Funder National Science Foundation (US)
Recipient Organization Vanderbilt University
Country United States
Start Date May 01, 2021
End Date Apr 30, 2024
Duration 1,095 days
Number of Grantees 1
Roles Principal Investigator
Data Source National Science Foundation (US)
Grant ID 2039136
Grant Description

The goal of this project is to study past development of food strategies, cultural boundary and identity formations, and socio-economic organizations of communities of specialized farmers and maritime fisherfolks. By studying these early complementary food producing communities, researchers seek to better understand how different food strategies coalesced to develop more complex and integrated societies.

One of the most impacting events in world history—food production and its consequences—led to significant changes in landscapes and human populations, eventually supporting the spread of a settled lifeway and the rise of great civilizations in the ancient world. Yet, food production was more than just a matter of subsistence and landscape changes.

It also led to dramatic shifts in social, ritual and symbolic practices, including challenges such as the maintenance of social cohesion in the face of variable community formations, increased social scale and differentiation, environmental changes, new technologies to meet new economic demands, and the need for different ways of developing new institutions to manage the changing nature of different risks. However, managing those challenges through growing collective action and new community norms and institutions may have been as problematical as arriving at successful food production, especially when societies combined different food strategies, which required different means of negotiation and organization to deal with new challenges beyond those of a single mode of production such as agriculture.

Research at archaeological sites is best suited to study these changes and challenges through time because they retain the empirical evidence of past food technologies, people’s social and technological organization strategies, and the practices and institutions they formed to deal with those changes and challenges.

Archaeological knowledge of early food production, inter-community integration, technological exploration, innovation and development, and the antecedents and consequences of these activities remains unclear. The offshore coastal waters provide some of the most diverse and abundant marine resources and adjacent shorelines offer one of the most appropriate places to study the socio-economic challenges and interactions that developed between early fishing and farming communities.

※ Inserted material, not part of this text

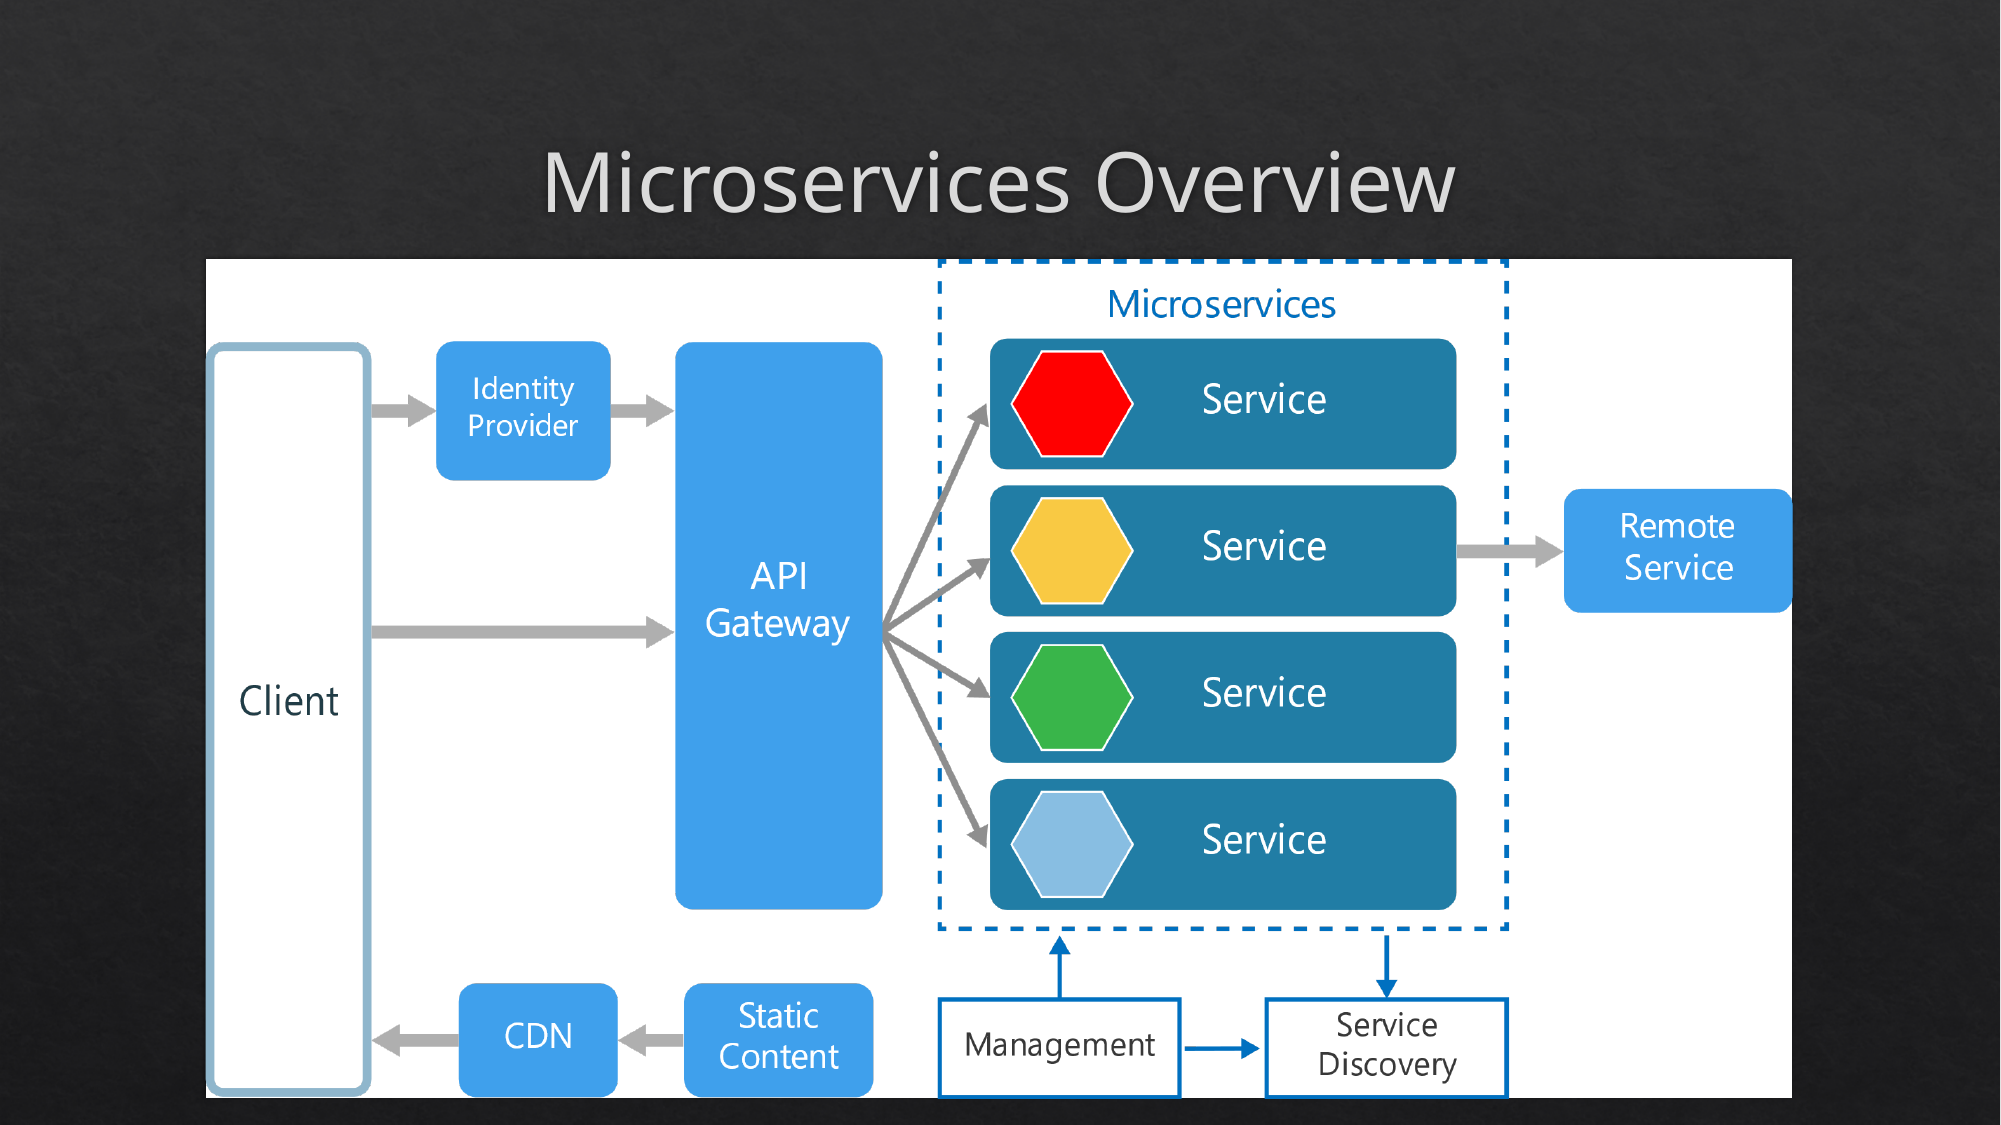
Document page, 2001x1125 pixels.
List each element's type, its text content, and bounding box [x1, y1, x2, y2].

title Microservices Overview [149, 99, 1849, 260]
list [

Such situations representing the evolution of a settled lifeway, population expansion, different labor demands, greater dependence on marine resources and terrestrial foods, major climate fluctuations provide opportunities to study social movements toward civilization. This research focuses on how these fishing and agriculture communities built social cohesion by non-violent means and how they symbolically expressed their changing social and cultural identities with new food production strategies.

This award reflects NSF's statutory mission and has been deemed worthy of support through evaluation using the Foundation's intellectual merit and broader impacts review criteria.